Supplied data section start

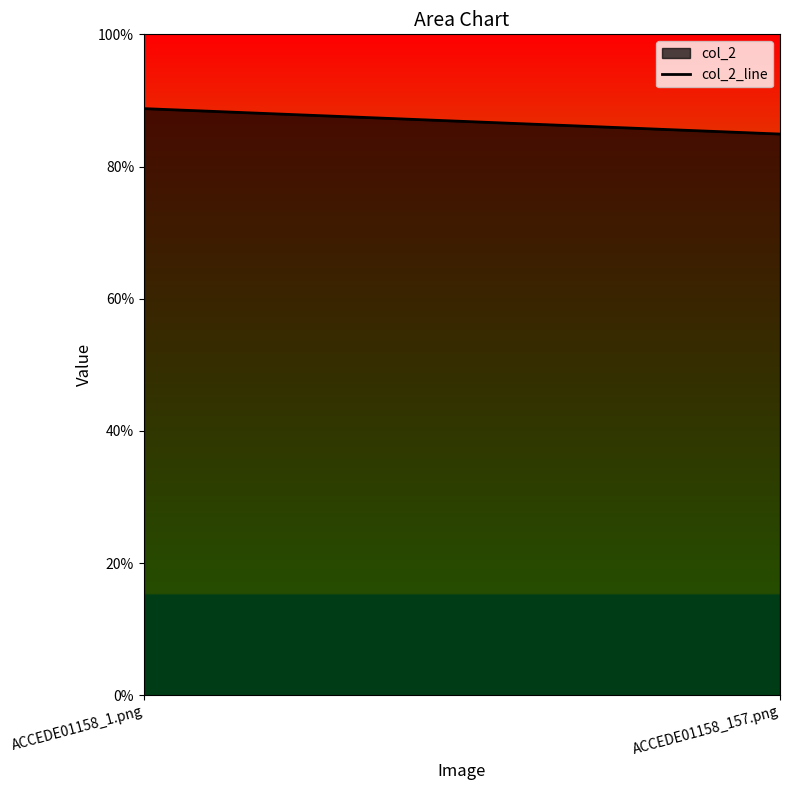

Reading left to right, list all the values displayed in this chart.

ACCEDE01158_1.png=0.9	ACCEDE01158_157.png=0.8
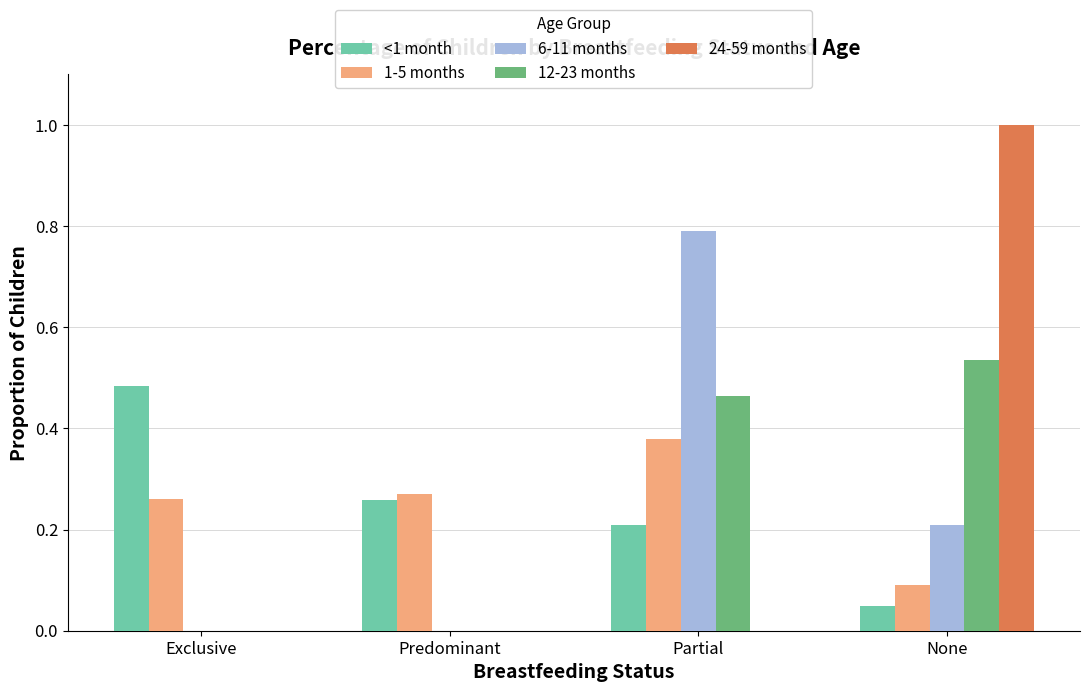

Is it true that 1-5 months equals 0.1 at None?

True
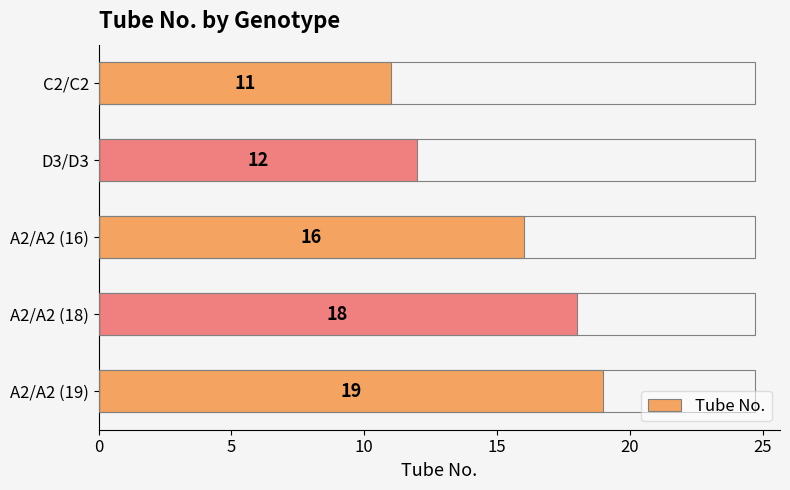

Approximately how many times larger is the value at A2/A2 (19) compared to A2/A2 (16)?

1.2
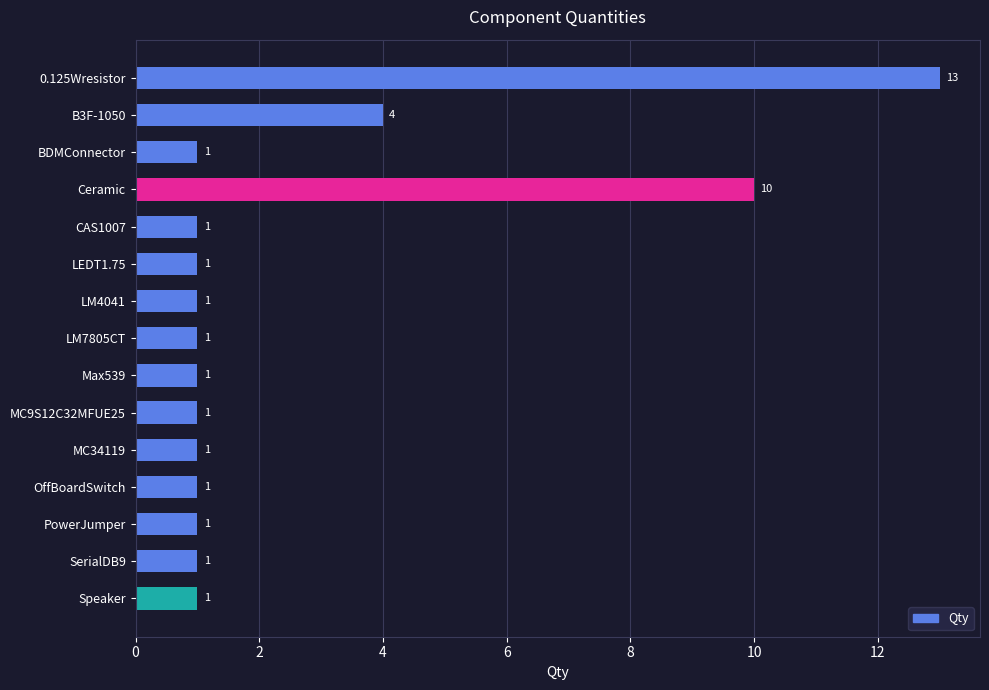

What is the label of the 7th bar from the top?

LM4041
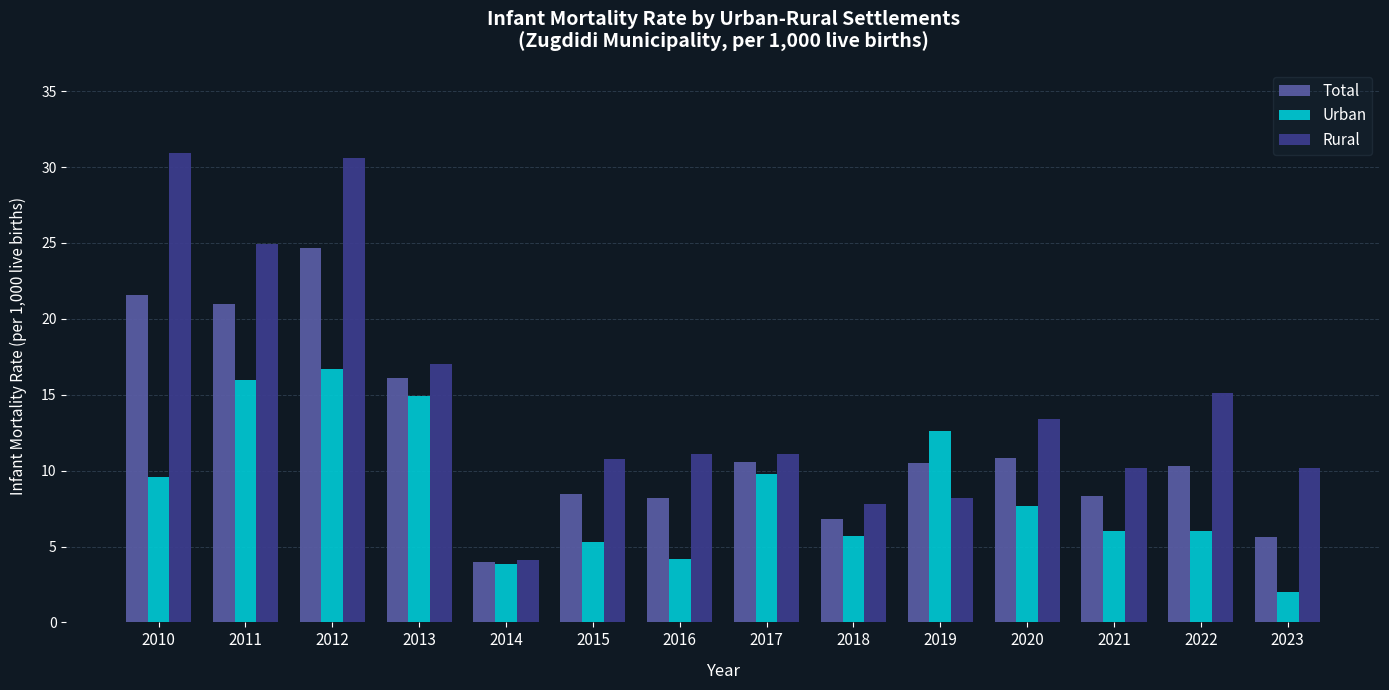

Rank the series by their average value, from lowest to highest.

Urban, Total, Rural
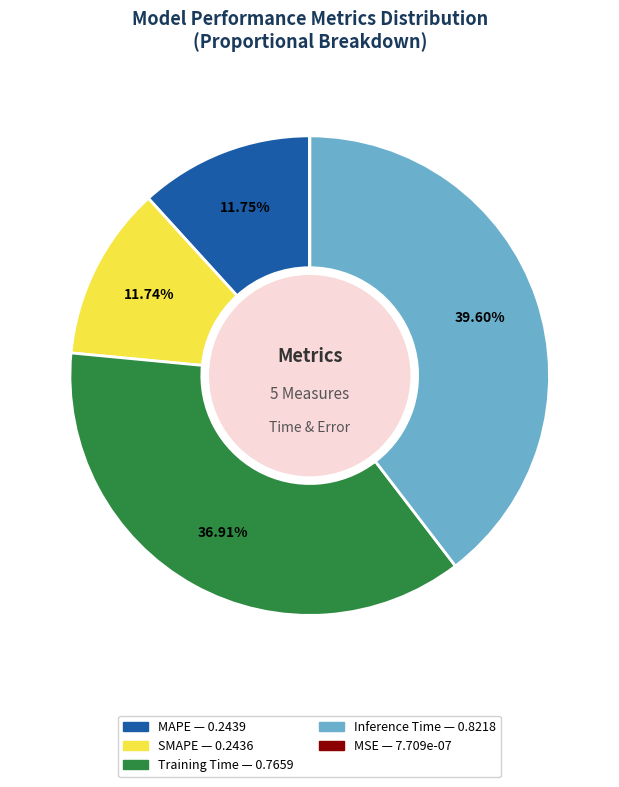

Does any single category account for the majority?

No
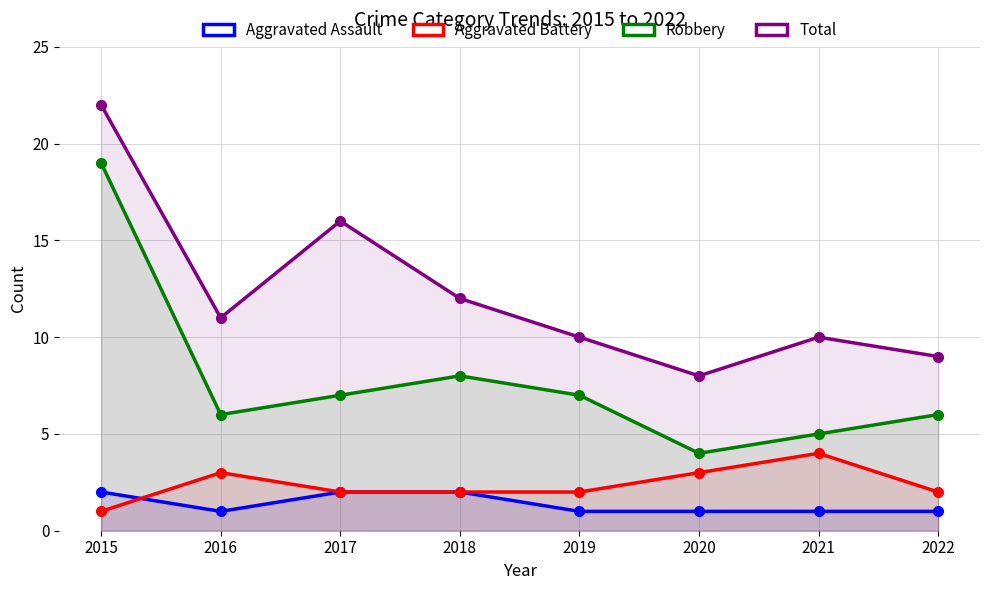

What is the total value across all series at 2022?

18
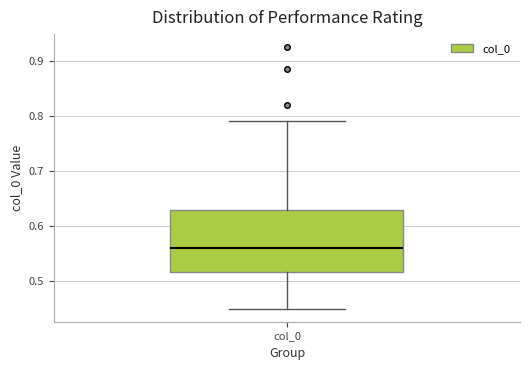

Read this box plot against the y-axis: the position of the median line, the range covered by the box, and the ends of both whiskers. The values are not printed on the chart, so give them approximately, as read against the axis.

median 0.56, box 0.52 to 0.63, whiskers 0.45 to 0.79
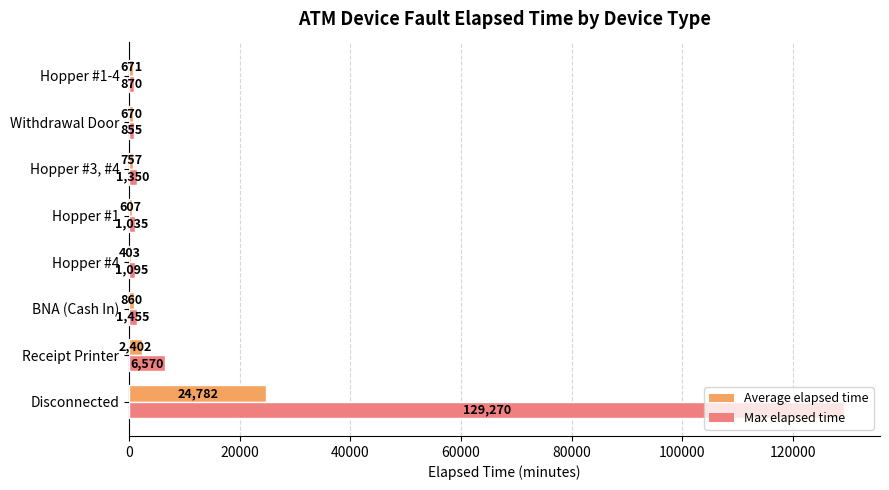

The value of Max elapsed time at Receipt Printer is 6570. True or false?

True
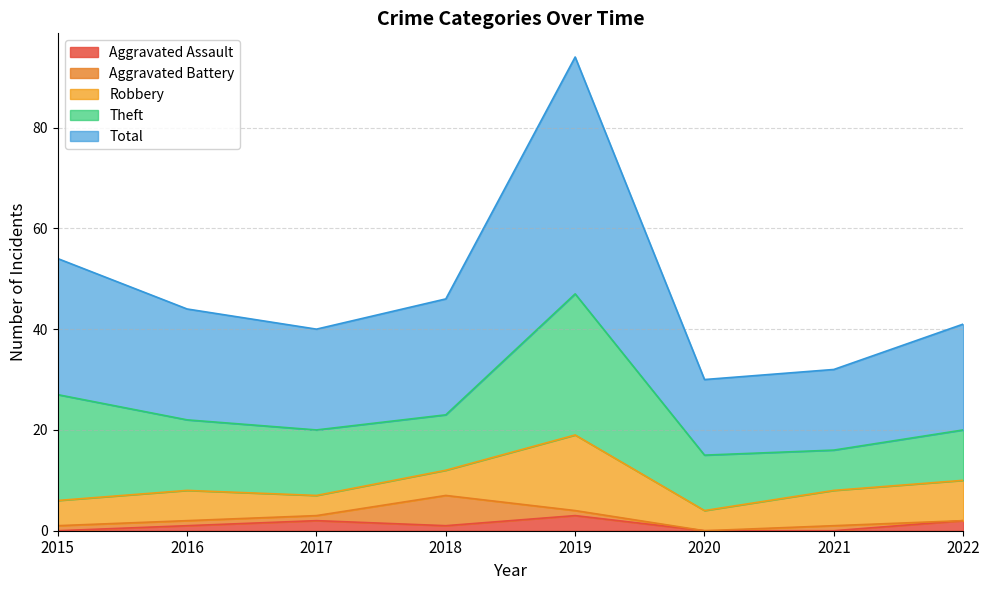

What is the maximum value for Total?

47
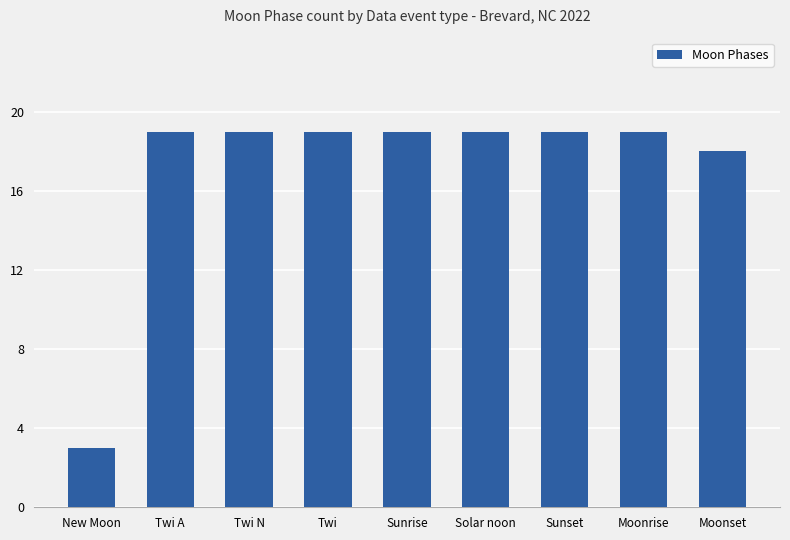

How many data points are less than 19?

2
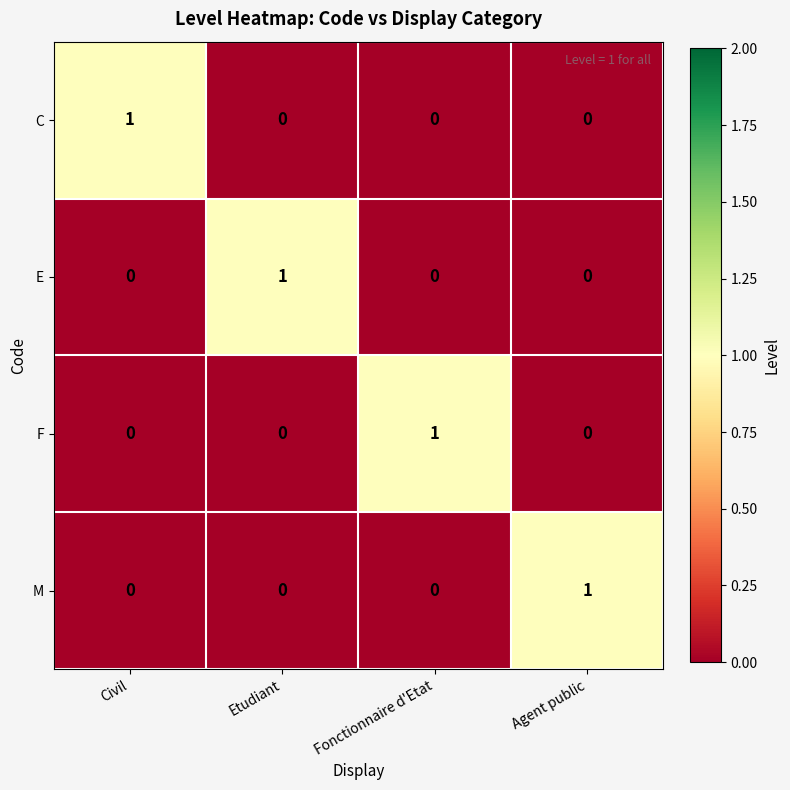

Count the C values in the range 0 to 1.

4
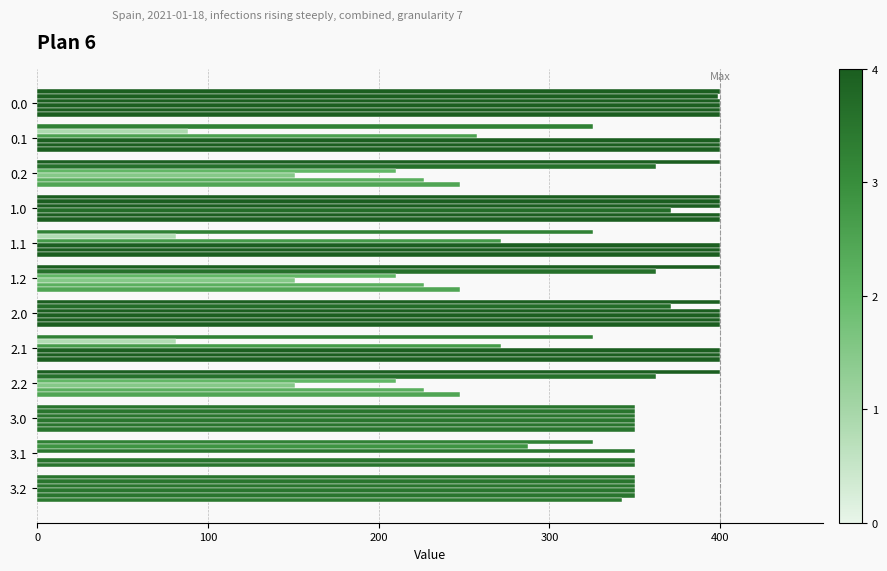

Count the number of categories in the chart.

12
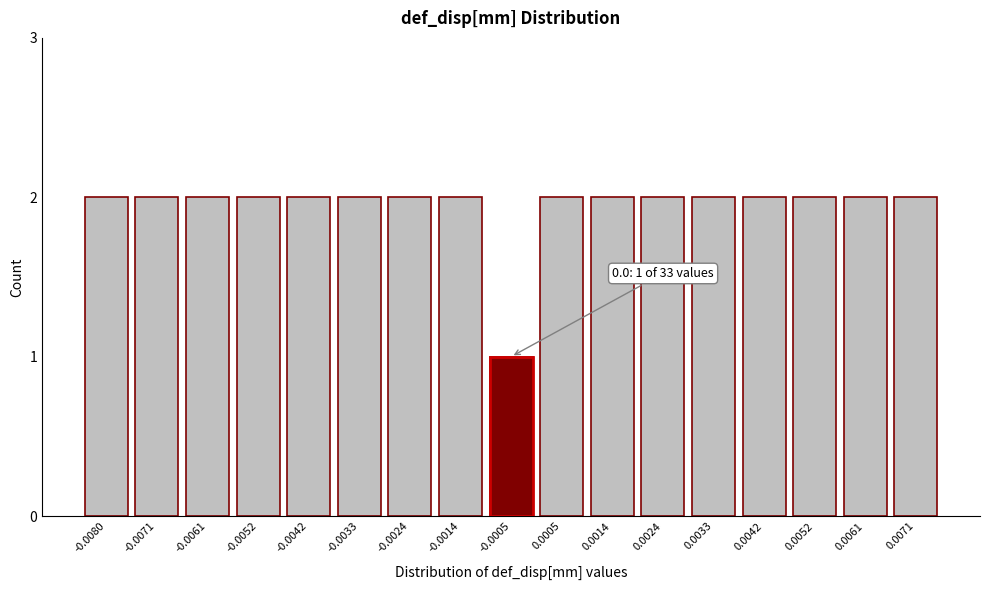

Reading left to right, list all the values displayed in this chart.

2	2	2	2	2	2	2	2	1	2	2	2	2	2	2	2	2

Supplied data section end

**About this exercise**
Reproduce all of the records above verbatim, leaving out the pictures.

**Exercise answer**
Reading left to right, list all the values displayed in this chart.

ACCEDE01158_1.png=0.9	ACCEDE01158_157.png=0.8

Is it true that 1-5 months equals 0.1 at None?

True

Approximately how many times larger is the value at A2/A2 (19) compared to A2/A2 (16)?

1.2

What is the label of the 7th bar from the top?

LM4041

Rank the series by their average value, from lowest to highest.

Urban, Total, Rural

Does any single category account for the majority?

No

What is the total value across all series at 2022?

18

Read this box plot against the y-axis: the position of the median line, the range covered by the box, and the ends of both whiskers. The values are not printed on the chart, so give them approximately, as read against the axis.

median 0.56, box 0.52 to 0.63, whiskers 0.45 to 0.79

The value of Max elapsed time at Receipt Printer is 6570. True or false?

True

What is the maximum value for Total?

47

How many data points are less than 19?

2

Count the C values in the range 0 to 1.

4

Count the number of categories in the chart.

12

Reading left to right, list all the values displayed in this chart.

2	2	2	2	2	2	2	2	1	2	2	2	2	2	2	2	2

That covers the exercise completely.